# Try it
Every line from the one containing "left ankle: (647, 841)" through the end of the data is to be copied exactly, and nothing outside that range.

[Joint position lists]
···

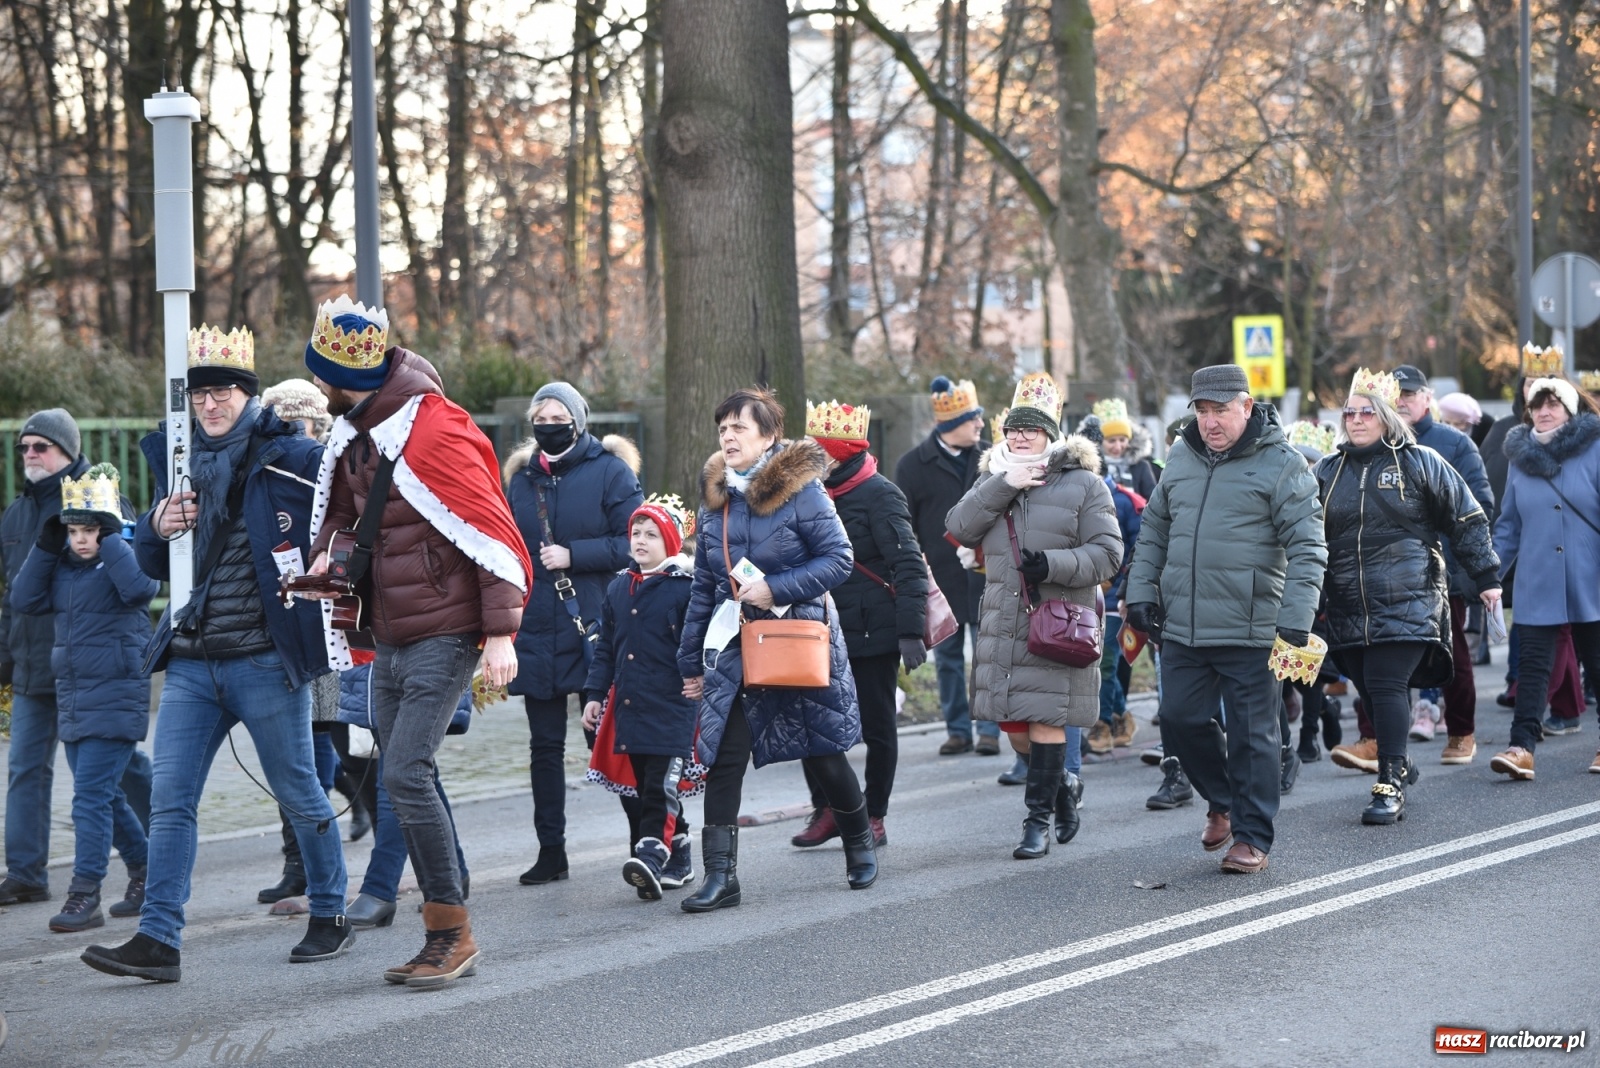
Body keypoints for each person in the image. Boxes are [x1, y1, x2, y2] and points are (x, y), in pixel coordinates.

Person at [82, 325, 348, 984]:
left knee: (300, 794)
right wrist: (153, 526)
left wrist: (325, 605)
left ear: (248, 395)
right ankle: (159, 939)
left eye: (225, 390)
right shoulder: (175, 460)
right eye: (201, 393)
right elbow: (148, 566)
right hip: (193, 663)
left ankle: (332, 913)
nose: (211, 403)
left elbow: (338, 534)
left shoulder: (293, 457)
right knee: (171, 801)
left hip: (263, 660)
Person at [303, 296, 530, 989]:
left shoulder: (436, 428)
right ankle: (444, 922)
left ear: (350, 380)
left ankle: (451, 932)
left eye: (323, 379)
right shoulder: (359, 429)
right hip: (390, 628)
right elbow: (341, 513)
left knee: (405, 772)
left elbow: (492, 534)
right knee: (403, 779)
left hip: (448, 629)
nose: (317, 389)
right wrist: (323, 559)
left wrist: (499, 634)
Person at [677, 386, 876, 911]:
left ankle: (859, 843)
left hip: (793, 640)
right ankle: (721, 877)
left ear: (768, 437)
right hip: (736, 644)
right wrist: (689, 659)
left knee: (824, 753)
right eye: (723, 427)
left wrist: (776, 588)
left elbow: (839, 560)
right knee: (722, 756)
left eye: (739, 427)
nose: (728, 435)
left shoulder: (802, 491)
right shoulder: (716, 497)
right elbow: (703, 585)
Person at [1124, 365, 1327, 875]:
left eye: (1221, 410)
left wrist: (1296, 621)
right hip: (1184, 622)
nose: (1211, 422)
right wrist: (1141, 594)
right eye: (1203, 411)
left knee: (1253, 734)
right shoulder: (1181, 455)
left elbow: (1308, 546)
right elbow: (1154, 531)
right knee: (1179, 719)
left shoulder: (1283, 463)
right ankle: (1222, 802)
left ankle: (1252, 836)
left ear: (1246, 405)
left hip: (1253, 624)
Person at [946, 374, 1122, 858]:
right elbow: (959, 527)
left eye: (1032, 429)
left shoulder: (1084, 483)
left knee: (1045, 719)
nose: (1020, 437)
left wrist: (1054, 565)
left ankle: (1035, 821)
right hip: (1003, 620)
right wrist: (1003, 484)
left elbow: (1108, 554)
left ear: (1051, 432)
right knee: (1015, 729)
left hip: (1057, 618)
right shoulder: (994, 479)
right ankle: (1063, 787)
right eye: (1013, 429)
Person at [1314, 370, 1501, 823]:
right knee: (1368, 692)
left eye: (1366, 412)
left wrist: (1486, 575)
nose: (1356, 420)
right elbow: (1304, 535)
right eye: (1349, 412)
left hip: (1408, 595)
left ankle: (1389, 782)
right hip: (1345, 603)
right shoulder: (1326, 470)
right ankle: (1400, 759)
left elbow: (1466, 518)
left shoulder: (1422, 463)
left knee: (1386, 682)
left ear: (1384, 416)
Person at [1, 408, 152, 910]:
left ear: (66, 450)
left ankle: (123, 869)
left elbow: (136, 581)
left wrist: (106, 531)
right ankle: (25, 873)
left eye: (39, 447)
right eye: (24, 448)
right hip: (43, 669)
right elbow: (15, 596)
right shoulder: (19, 514)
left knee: (106, 783)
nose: (29, 456)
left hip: (104, 677)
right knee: (30, 769)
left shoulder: (103, 498)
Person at [504, 382, 644, 886]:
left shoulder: (610, 471)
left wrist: (573, 555)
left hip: (593, 625)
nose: (548, 421)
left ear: (579, 420)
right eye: (539, 413)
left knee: (607, 737)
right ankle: (551, 851)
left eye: (558, 412)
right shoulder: (520, 480)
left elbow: (636, 543)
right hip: (537, 627)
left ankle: (647, 841)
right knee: (543, 746)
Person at [790, 402, 926, 850]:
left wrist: (910, 630)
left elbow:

···

# Exercise output
left ankle: (647, 841)
right knee: (543, 746)
Person at [790, 402, 926, 850]:
left wrist: (910, 630)
left elbow:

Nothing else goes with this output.